■ Goal of the exercise
What is needed is every line of the data that includes the word "SigenStor". Please copy each one.

Saved entries
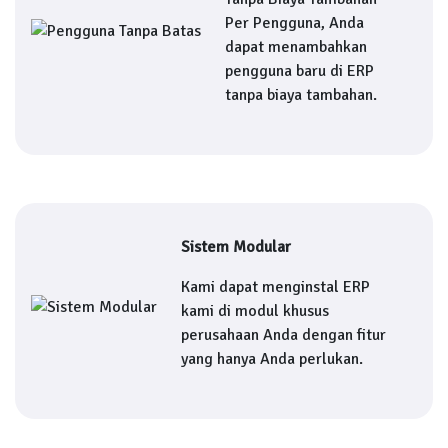
Per Pengguna, Anda
dapat menambahkan
pengguna baru di ERP
tanpa biaya tambahan.
Sistem Modular
Kami dapat menginstal ERP
kami di modul khusus
perusahaan Anda dengan fitur
yang hanya Anda perlukan.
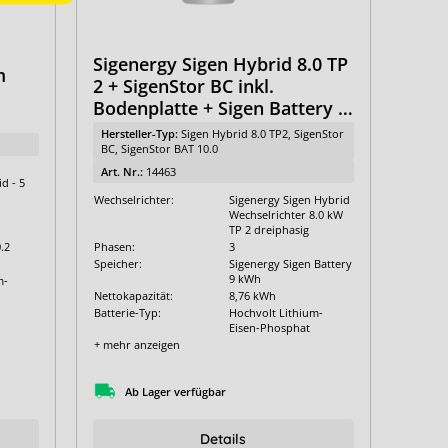
Sigenergy Sigen Hybrid 8.0 TP
m
2 + SigenStor BC inkl.
Bodenplatte + Sigen Battery 9
kWh - Paket 8/10
Hersteller-Typ:
Sigen Hybrid 8.0 TP2, SigenStor
BC, SigenStor BAT 10.0
Art. Nr.:
14463
d - 5
Wechselrichter:
Sigenergy Sigen Hybrid
Wechselrichter 8.0 kW
TP 2 dreiphasig
Phasen:
3
.2
Speicher:
Sigenergy Sigen Battery
9 kWh
m-
Nettokapazität:
8,76 kWh
Batterie-Typ:
Hochvolt Lithium-
Eisen-Phosphat
+ mehr anzeigen
Ab Lager verfügbar
Details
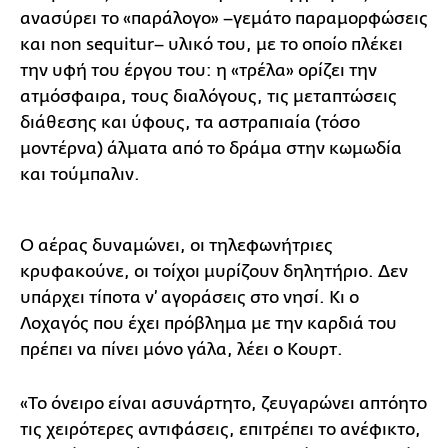
ανασύρει το «παράλογο» –γεμάτο παραμορφώσεις
και non sequitur– υλικό του, με το οποίο πλέκει
την υφή του έργου του: η «τρέλα» ορίζει την
ατμόσφαιρα, τους διαλόγους, τις μεταπτώσεις
διάθεσης και ύφους, τα αστραπιαία (τόσο
μοντέρνα) άλματα από το δράμα στην κωμωδία
και τούμπαλιν.
Ο αέρας δυναμώνει, οι τηλεφωνήτριες
κρυφακούνε, οι τοίχοι μυρίζουν δηλητήριο. Δεν
υπάρχει τίποτα ν’ αγοράσεις στο νησί. Κι ο
Λοχαγός που έχει πρόβλημα με την καρδιά του
πρέπει να πίνει μόνο γάλα, λέει ο Κουρτ.
«Το όνειρο είναι ασυνάρτητο, ζευγαρώνει απτόητο
τις χειρότερες αντιφάσεις, επιτρέπει το ανέφικτο,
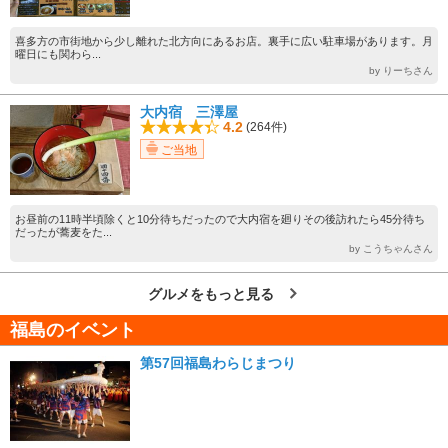
喜多方の市街地から少し離れた北方向にあるお店。裏手に広い駐車場があります。月
曜日にも関わら...
by りーちさん
大内宿 三澤屋
4.2
(264件)
ご当地
お昼前の11時半頃除くと10分待ちだったので大内宿を廻りその後訪れたら45分待ち
だったが蕎麦をた...
by こうちゃんさん
グルメをもっと見る
福島のイベント
第57回福島わらじまつり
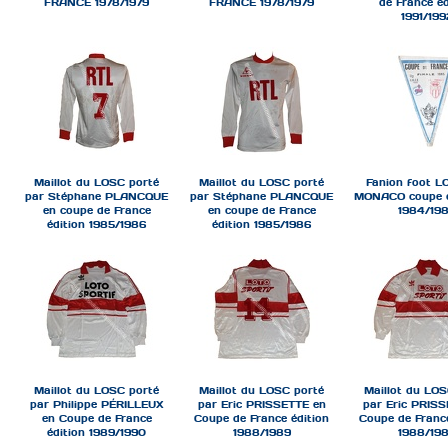
FRANCE 1978/1979
FRANCE 1978/1979
de France éd
1991/199
Maillot du LOSC porté
Maillot du LOSC porté
Fanion foot 
par Stéphane PLANCQUE
par Stéphane PLANCQUE
MONACO coupe d
en coupe de France
en coupe de France
1984/19
édition 1985/1986
édition 1985/1986
Maillot du LOSC porté
Maillot du LOSC porté
Maillot du LOS
par Philippe PÉRILLEUX
par Eric PRISSETTE en
par Eric PRISS
en Coupe de France
Coupe de France édition
Coupe de France
édition 1989/1990
1988/1989
1988/19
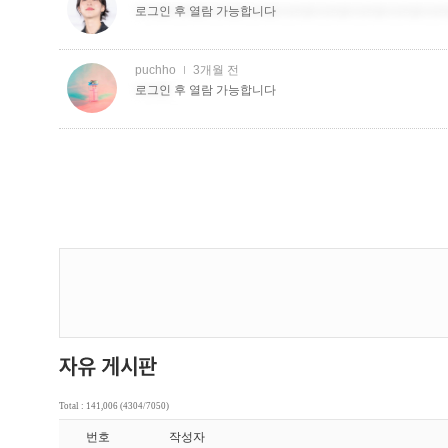
Total : 141,006 (4304/7050)
번호
작성자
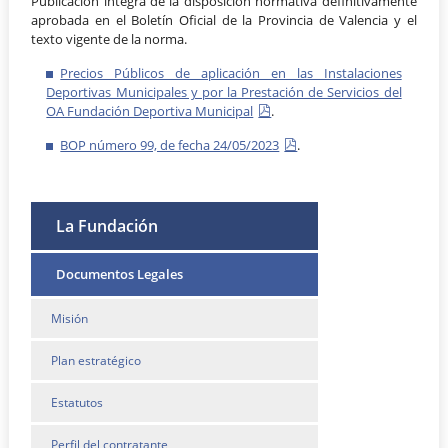
Publicación íntegra de la disposición normativa definitivamente
aprobada en el Boletín Oficial de la Provincia de Valencia y el
texto vigente de la norma.
Precios Públicos de aplicación en las Instalaciones
Deportivas Municipales y por la Prestación de Servicios del
OA Fundación Deportiva Municipal
.
BOP número 99, de fecha 24/05/2023
.
La Fundación
Documentos Legales
Misión
Plan estratégico
Estatutos
Perfil del contratante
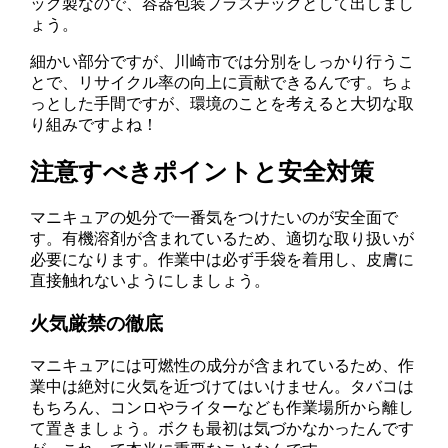
ック製なので、容器包装プラスチックとして出しまし
ょう。
細かい部分ですが、川崎市では分別をしっかり行うこ
とで、リサイクル率の向上に貢献できるんです。ちょ
っとした手間ですが、環境のことを考えると大切な取
り組みですよね！
注意すべきポイントと安全対策
マニキュアの処分で一番気をつけたいのが安全面で
す。有機溶剤が含まれているため、適切な取り扱いが
必要になります。作業中は必ず手袋を着用し、皮膚に
直接触れないようにしましょう。
火気厳禁の徹底
マニキュアには可燃性の成分が含まれているため、作
業中は絶対に火気を近づけてはいけません。タバコは
もちろん、コンロやライターなども作業場所から離し
て置きましょう。ボクも最初は気づかなかったんです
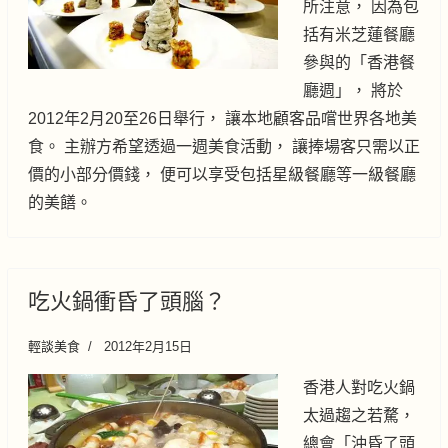
所注意， 因為包
括有米芝蓮餐廳
參與的「香港餐
廳週」， 將於
2012年2月20至26日舉行， 讓本地顧客品嚐世界各地美
食。 主辦方希望透過一週美食活動， 讓捧場客只需以正
價的小部分價錢， 便可以享受包括星級餐廳等一級餐廳
的美饍。
吃火鍋衝昏了頭腦？
輕談美食
2012年2月15日
香港人對吃火鍋
太過趨之若騖，
總會「沖昏了頭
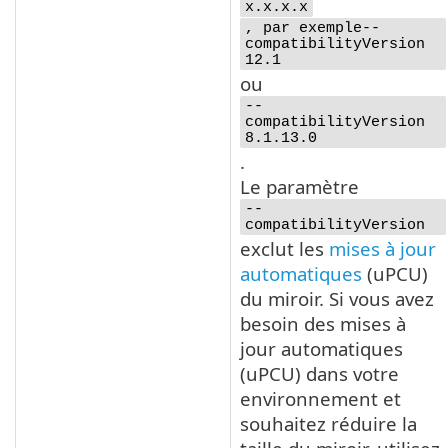
x.x.x.x
, par exemple--
compatibilityVersion
12.1
ou
--
compatibilityVersion
8.1.13.0
.
Le paramètre
--
compatibilityVersion
exclut les
mises à jour
automatiques
(
uPCU
)
du miroir. Si vous avez
besoin des mises à
jour automatiques
(
uPCU
) dans votre
environnement et
souhaitez réduire la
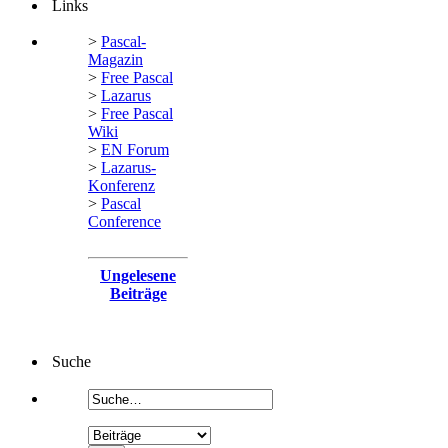
Links
>
Pascal-
Magazin
>
Free Pascal
>
Lazarus
>
Free Pascal
Wiki
>
EN Forum
>
Lazarus-
Konferenz
>
Pascal
Conference
Ungelesene
Beiträge
Suche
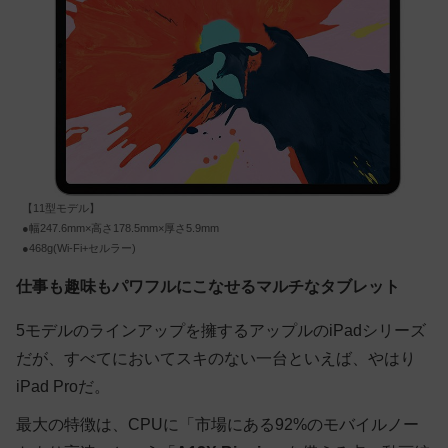
【11型モデル】
●幅247.6mm×高さ178.5mm×厚さ5.9mm
●468g(Wi-Fi+セルラー)
仕事も趣味もパワフルにこなせるマルチなタブレット
5モデルのラインアップを擁するアップルのiPadシリーズ
だが、すべてにおいてスキのない一台といえば、やはり
iPad Proだ。
最大の特徴は、CPUに「市場にある92%のモバイルノー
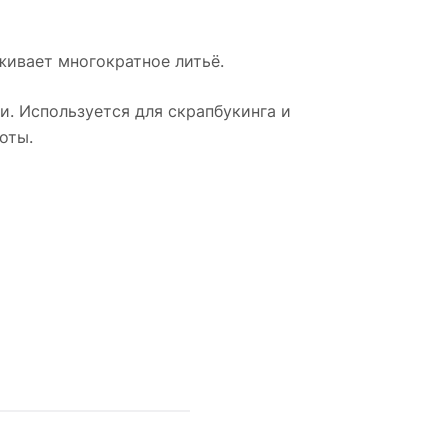
живает многократное литьё.
и. Используется для скрапбукинга и
оты.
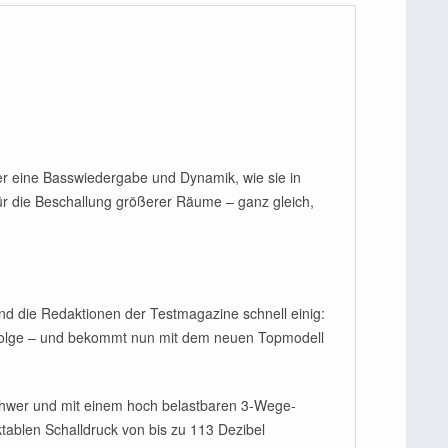
r eine Basswiedergabe und Dynamik, wie sie in
für die Beschallung größerer Räume – ganz gleich,
nd die Redaktionen der Testmagazine schnell einig:
Erfolge – und bekommt nun mit dem neuen Topmodell
chwer und mit einem hoch belastbaren 3-Wege-
tablen Schalldruck von bis zu 113 Dezibel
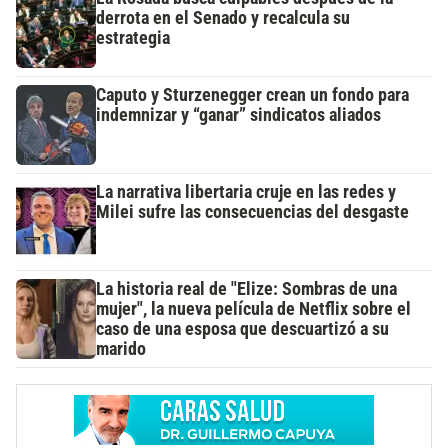
derrota en el Senado y recalcula su
estrategia
Caputo y Sturzenegger crean un fondo para
indemnizar y “ganar” sindicatos aliados
La narrativa libertaria cruje en las redes y
Milei sufre las consecuencias del desgaste
La historia real de "Elize: Sombras de una
mujer", la nueva película de Netflix sobre el
caso de una esposa que descuartizó a su
marido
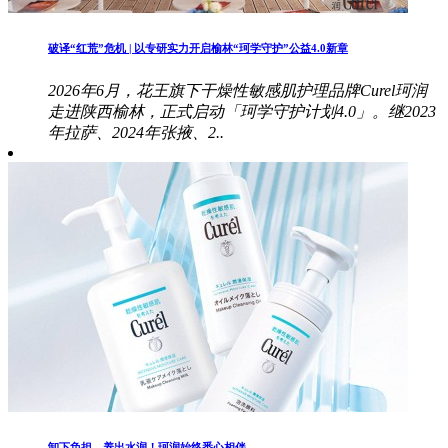
破译“红荒”危机 | 以专研实力开启榆林“珂学守护”公益4.0新章
2026年6月，花王旗下干燥性敏感肌护理品牌Curel珂润
走进陕西榆林，正式启动「珂学守护计划4.0」。继2023
年拉萨、2024年张掖、2..
卸下负担，养出水润！珂润始终悉心相伴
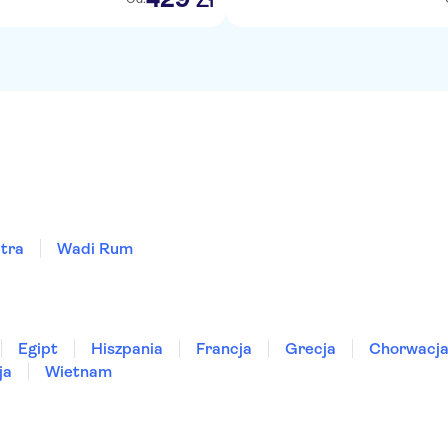
tra
Wadi Rum
Egipt
Hiszpania
Francja
Grecja
Chorwacj
ja
Wietnam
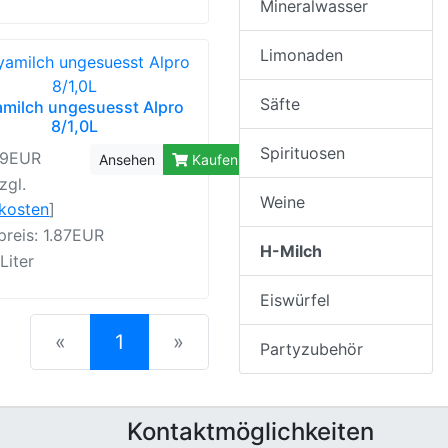
Mineralwasser
Limonaden
Säfte
milch ungesuesst Alpro
8/1,0L
Spirituosen
99EUR
Ansehen
Kaufen
zgl.
Weine
rkosten
]
reis: 1.87EUR
H-Milch
 Liter
Eiswürfel
(current)
«
1
»
Partyzubehör
Kontaktmöglichkeiten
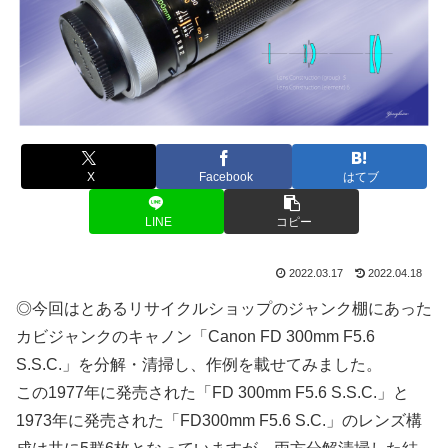
X
Facebook
はてブ
LINE
コピー
2022.03.17
2022.04.18
◎今回はとあるリサイクルショップのジャンク棚にあった
カビジャンクのキャノン「Canon FD 300mm F5.6
S.S.C.」を分解・清掃し、作例を載せてみました。
この1977年に発売された「FD 300mm F5.6 S.S.C.」と
1973年に発売された「FD300mm F5.6 S.C.」のレンズ構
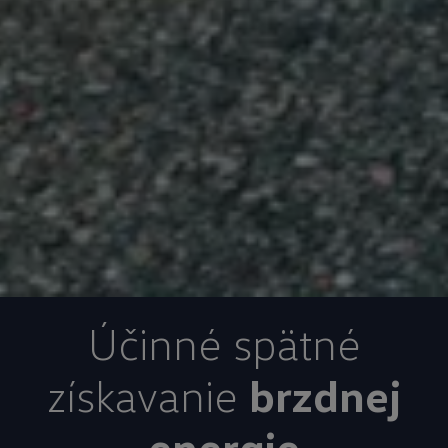
Účinné spätné
získavanie
brzdnej
energie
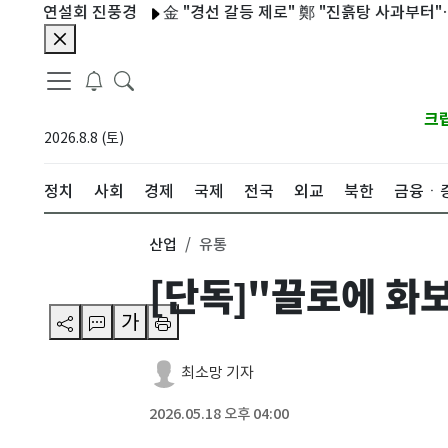
연설회 진풍경
金 "경선 갈등 제로" 鄭 "진흙탕 사과부터"…宋 "대
크
2026.8.8 (토)
정치
사회
경제
국제
전국
외교
북한
금융ㆍ
산업
유통
[단독]"끌로에 화보
가
최소망 기자
2026.05.18 오후 04:00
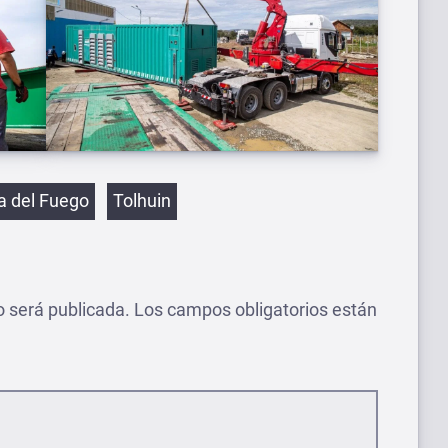
etas
ra del Fuego
Tolhuin
o será publicada.
Los campos obligatorios están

■ Result of the exercise
2 + SigenStor BC inkl.
Sigen Hybrid 8.0 TP2, SigenStor
BC, SigenStor BAT 10.0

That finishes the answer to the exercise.